Build-time arguments / environment variables:

  • API_VERSION - A semantic version number, displayed in the docs.

Endpoints for healthcheck probes:

  • /health/startup
  • /health/readiness
  • /health/liveness

The entrypoint of the container first runs the database migration and then starts the server with uvicorn app:app --host 0.0.0.0 --proxy-headers --log-config logging/logging.ini. The CMD parameter can be used to define additional Uvicorn parameters. For example, ["--log-config", "logging/debug.ini", "--root-path", "/api/speech-to-text"] enables debug logging (as the last --log-config flag is used) and allows the API to be deployed to the non-root path /api/speech-to-text.
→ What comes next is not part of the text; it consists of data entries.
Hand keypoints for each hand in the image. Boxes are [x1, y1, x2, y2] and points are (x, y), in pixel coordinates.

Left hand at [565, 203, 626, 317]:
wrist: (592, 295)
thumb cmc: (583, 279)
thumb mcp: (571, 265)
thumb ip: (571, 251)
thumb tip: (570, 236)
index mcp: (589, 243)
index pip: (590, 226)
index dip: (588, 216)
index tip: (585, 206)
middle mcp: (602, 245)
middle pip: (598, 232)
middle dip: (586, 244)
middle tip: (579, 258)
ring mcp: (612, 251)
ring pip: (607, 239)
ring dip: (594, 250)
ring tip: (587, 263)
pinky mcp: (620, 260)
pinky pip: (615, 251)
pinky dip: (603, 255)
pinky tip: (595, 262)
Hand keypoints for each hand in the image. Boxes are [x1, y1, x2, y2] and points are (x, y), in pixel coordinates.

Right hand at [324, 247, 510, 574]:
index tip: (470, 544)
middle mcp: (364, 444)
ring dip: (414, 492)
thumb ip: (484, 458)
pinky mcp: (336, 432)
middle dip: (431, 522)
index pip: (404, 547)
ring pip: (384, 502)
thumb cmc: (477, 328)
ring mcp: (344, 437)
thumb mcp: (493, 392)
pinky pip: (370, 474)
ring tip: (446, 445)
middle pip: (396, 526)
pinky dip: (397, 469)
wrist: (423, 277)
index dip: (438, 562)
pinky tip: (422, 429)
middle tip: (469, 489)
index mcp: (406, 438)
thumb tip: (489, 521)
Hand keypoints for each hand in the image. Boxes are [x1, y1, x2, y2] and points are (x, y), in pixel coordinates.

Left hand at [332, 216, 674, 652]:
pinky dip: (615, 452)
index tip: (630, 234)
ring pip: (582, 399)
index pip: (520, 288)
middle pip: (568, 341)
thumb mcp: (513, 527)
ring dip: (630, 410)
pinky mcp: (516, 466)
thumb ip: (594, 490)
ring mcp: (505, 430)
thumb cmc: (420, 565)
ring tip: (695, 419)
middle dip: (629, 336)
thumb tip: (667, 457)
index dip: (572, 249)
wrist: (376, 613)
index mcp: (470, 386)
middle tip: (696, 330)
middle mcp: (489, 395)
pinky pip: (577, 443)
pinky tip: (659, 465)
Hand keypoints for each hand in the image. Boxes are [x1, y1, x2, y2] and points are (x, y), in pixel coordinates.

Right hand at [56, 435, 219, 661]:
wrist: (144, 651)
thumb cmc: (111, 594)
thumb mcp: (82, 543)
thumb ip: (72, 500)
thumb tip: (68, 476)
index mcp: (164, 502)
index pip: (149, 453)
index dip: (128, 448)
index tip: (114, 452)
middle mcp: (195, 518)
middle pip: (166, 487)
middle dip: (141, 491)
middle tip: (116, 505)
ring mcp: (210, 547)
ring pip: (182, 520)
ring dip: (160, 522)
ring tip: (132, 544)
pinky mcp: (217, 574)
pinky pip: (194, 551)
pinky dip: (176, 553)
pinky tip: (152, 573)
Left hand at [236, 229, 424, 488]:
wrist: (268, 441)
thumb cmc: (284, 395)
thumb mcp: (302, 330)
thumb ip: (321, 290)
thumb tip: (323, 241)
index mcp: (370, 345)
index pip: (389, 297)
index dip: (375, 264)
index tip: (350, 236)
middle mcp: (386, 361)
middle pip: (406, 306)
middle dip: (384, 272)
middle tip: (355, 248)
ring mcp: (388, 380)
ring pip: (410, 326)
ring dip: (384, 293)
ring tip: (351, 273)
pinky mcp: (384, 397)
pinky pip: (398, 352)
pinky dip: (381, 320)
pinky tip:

The service is available on port 8000. The API documentation is available under the /docs endpoint.

The RabbitMQ connection parameters are set with environment variables. By default, the exchange name speech-to-text will be used and requests will be sent to the worker using the routing key speech-to-text.{lang} where {lang} refers to the 2-letter ISO langauge code (for example speech-to-text.et).